[Linux-cluster] Some GDLM questions

Sun Jul 4 14:41:58 UTC 2004

Saturday, July 3, 2004, 12:00:47 PM, David Teigland wrote:

>> GDLM is not listed as a client of FENCE. This seems to imply
>> that a GDLM application has to interact directly with FENCE to 
>> deal with the unknown state problem in a 2 node cluster where each 
>> member has 1 vote and expected votes is 1 (section 3.2.6.2, page 28)
>> as otherwise the same lockspace could end up existing on multiple
>> machines in a single cluster. How would an application interact
>> with FENCE to prevent this or does this have to be handled by
>> configuring the cluster to reboot in this case?

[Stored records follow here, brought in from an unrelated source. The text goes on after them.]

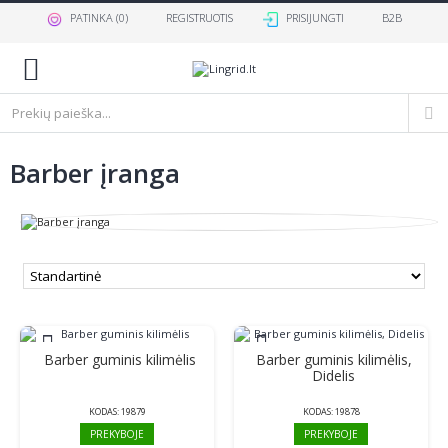
PATINKA (
0
)
REGISTRUOTIS
PRISIJUNGTI
B2B
0
Barber įranga
Barber guminis kilimėlis
Barber guminis kilimėlis,
Didelis
KODAS:
19879
KODAS:
19878
PREKYBOJE
PREKYBOJE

> This is the quickest one to answer right off the bat.  We'll get to the others
> over the next few days I expect.

> Fencing is a service that runs on its own in a CMAN cluster; it's entirely
> independent from other services.  GFS simply checks to verify fencing is
> running before allowing a mount since it's especially dangerous for a mount to
> succeed without it.

> As soon as a node joins a fencing domain it will be fenced by another domain
> member if it fails.  i.e. as soon as a node runs:

>> cman_tool join    (joins the cluster)
>> fence_tool join   (starts fenced which joins the default fence domain)

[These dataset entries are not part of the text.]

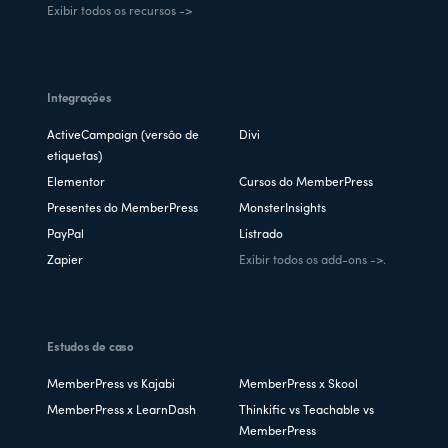
Exibir todos os recursos ->
Integrações
ActiveCampaign (versão de
Divi
etiquetas)
Elementor
Cursos do MemberPress
Presentes do MemberPress
MonsterInsights
PayPal
Listrado
Zapier
Exibir todos os add-ons ->.
Estudos de caso
MemberPress vs Kajabi
MemberPress x Skool
MemberPress x LearnDash
Thinkific vs Teachable vs
MemberPress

> it will be fenced by other domain members if it fails.  So, you simply need to
> configure your nodes to run fence_tool join after joining the cluster if you
> want fencing to happen.  You can add any checks later on that you think are
> necessary to be sure that the node is in the fence domain.  (Looking at
> /proc/cluster/services is one way.)

> Running fence_tool leave will remove a node cleanly from the fence domain (it
> won't be fenced by other members.)

> One note of warning.  If the fence daemon (fenced) process is killed on node X,
> it appears to fenced processes on other nodes that X has left the domain
> cleanly (just as if it had run fence_tool leave).  X only leaves the domain
> "uncleanly" when the node itself fails (meaning the cluster manager decides X
> has failed.)  There is some further development planned to address this.

I understand the above but its still not clear to me how a
locking application would get fenced. On startup the application
could check that the cluster member has joined the fence domain.
This will ensure that it gets fenced if something goes wrong.

What's not clear is how the fence process will shut down (or
suspend) the locking application while fencing the node. Fencing
seems to be related to blocking access to I/O devices.